O Edifício Yacoubian / Omaret yakobean


Nota: ★★★½

Anotação em 2008: Eis aí um grande filme. E um filme egípcio – não me lembro de ter visto outro filme produzido lá. E é um filme que em tudo parece vir de uma cinematografia madura, sólida.

Tudo é bem feito, bem realizado – câmara (nota-se que o diretor domina perfeitamente o uso da câmara desde bem o início), fotografia, montagem (alternam-se tomadas longas, em momentos em que elas são mais expressivas, com tomadas bem curtas, rápidas, nas cenas de ação dos terroristas, por exemplo), música (extraordinária, absolutamente extraordinária); elenco homogeneamente competente, bem dirigido.

O diretor Marwan Hamed, que, segundo o IMDB, havia feito apenas um filme antes deste aqui, em 2001, parte de um belo prédio de apartamentos desenhado no estilo europeu por um arquiteto italiano e construído nos anos 30 no centro do Cairo por um armênio, o Yacoubian que dá o nome do edifício e do filme, para traçar um vasto, amplo, ambicioso painel da sociedade egípcia de hoje. Através das histórias de uma dezena de personagens muito bem construídos, o filme fala de corrupção, ganância, religião, desigualdade social, preconceito, classismo, opressão das mulheres numa sociedade machista, luxúria, homossexualismo, fanatismo islâmico. Um assombro.

Já na abertura o filme mostra talento: a história do Edifício Yacoubian, um pouco o reflexo da própria história do Egito ao longo de mais de sete décadas, é contada no meio dos letreiros iniciais por um locutor sobre imagens primeiro em preto-e-branco, depois em cores, como se fosse um daqueles cinejornais da primeira metade do século XX. Sabemos então, antes mesmo do início da ação, que os quartinhos no teto do prédio, antes usados como despensa pelas famílias riquíssimas que possuíam os apartamentos, hoje formam uma pequena favela. “O telhado virou ‘coelhário’, com uma família em cada ‘gaiola’. O edifício tinha mudado, todo o país tinha mudado.”

Os personagens a que seremos apresentados em seguida vivem tanto nos antigos, amplos, ricos apartamentos, agora um tanto decadentes, quanto na favela no último andar.

Alguns desses personagens:

Zaki El Dessouki, ou Zaki Pasha (Adel Imam), é um velho rico, que não trabalha, vive da fortuna acumulada por seu pai, um grande arquiteto, e é um incorrigível mulherengo.
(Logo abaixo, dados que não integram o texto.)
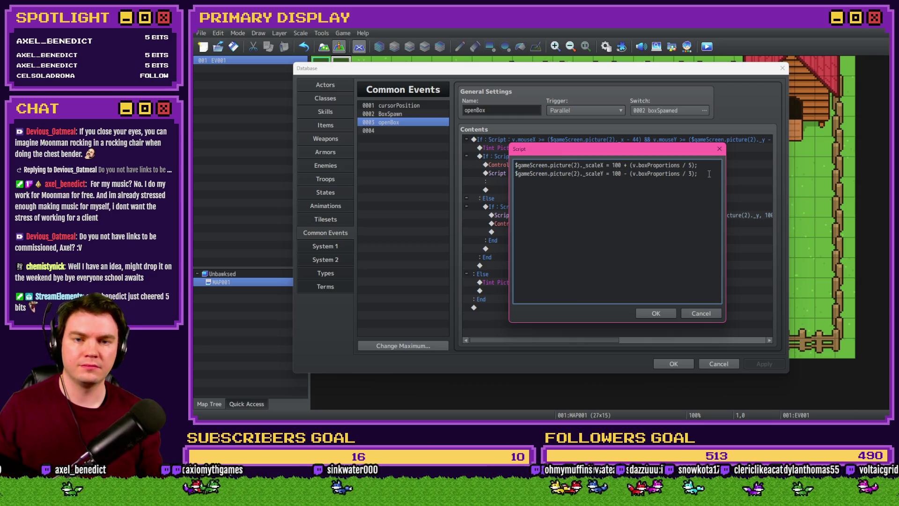
key("Return")
type("$gameScreen.picture(2)._scaleY = 100 - (v.boxProportions / 3);")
Estudou engenharia em Paris, nunca casou, é amigo de uma sofisticada mulher, Christine, que tem um belo restaurante e canta nele canções como La Vie en Rose; vai ter uma briga feia com a irmã, com quem divide um belíssimo apartamento, e a partir daí passará a morar no apartamento que tem no Edifício Yacoubian, antes usado apenas como sua garconnière.
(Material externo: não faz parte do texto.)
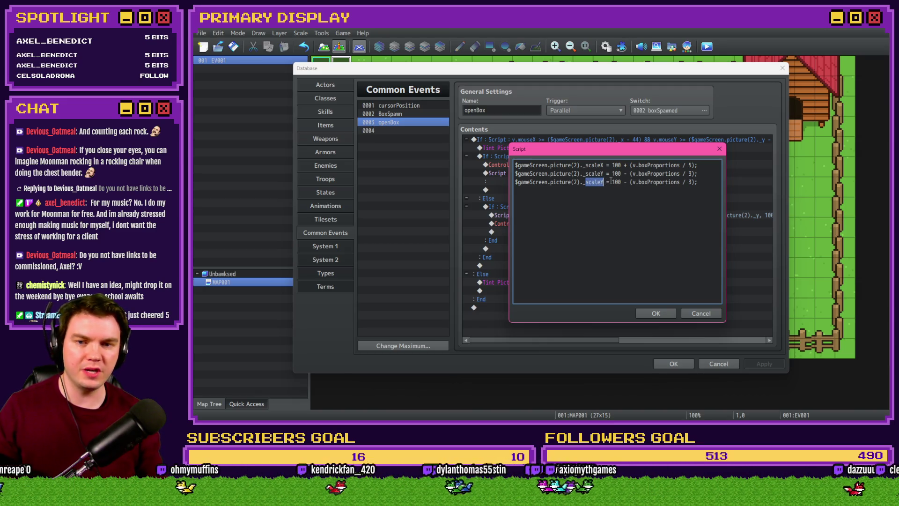
type("x")
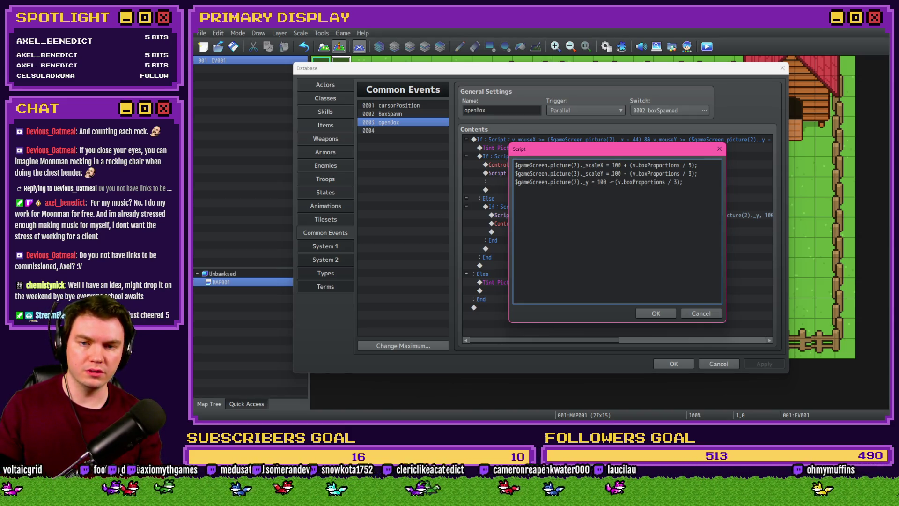
key("BackSpace")
key("BackSpace")
key("BackSpace")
Botaina (Hend Sabri) é uma jovem linda e pobre, que mora na favela em cima do prédio; o pai morreu deixando dívidas e ela trabalha para ajudar a sustentar a mãe e os irmãos – e constantemente tem que mudar de emprego, porque os patrões ou chefes estão sempre tentando abusar sexualmente dela em troca da manutenção do próprio emprego. No início do filme, namora o filho do porteiro-zelador, Taha.

Taha (Mohamed Imam) tenta, através dos estudos, ascender socialmente; é aplicado, tem notas boas; sonha em entrar para a polícia, mas sua origem humilde o impedirá de ter o emprego. Recusado pelo Estado, abandonado pela namorada, liga-se cada vez mais a organizações islâmicas radicais.

Hatem Rachid (Khaled El Sawy), redator-chefe do jornal em língua francesa Le Caire, é homossexual numa sociedade que mais ainda que as outras rejeita de forma absoluta o homossexualismo. Mora em um dos apartamentos do edifício. Veremos que ele usará a posição social e o dinheiro para seduzir homens pobres, humildes.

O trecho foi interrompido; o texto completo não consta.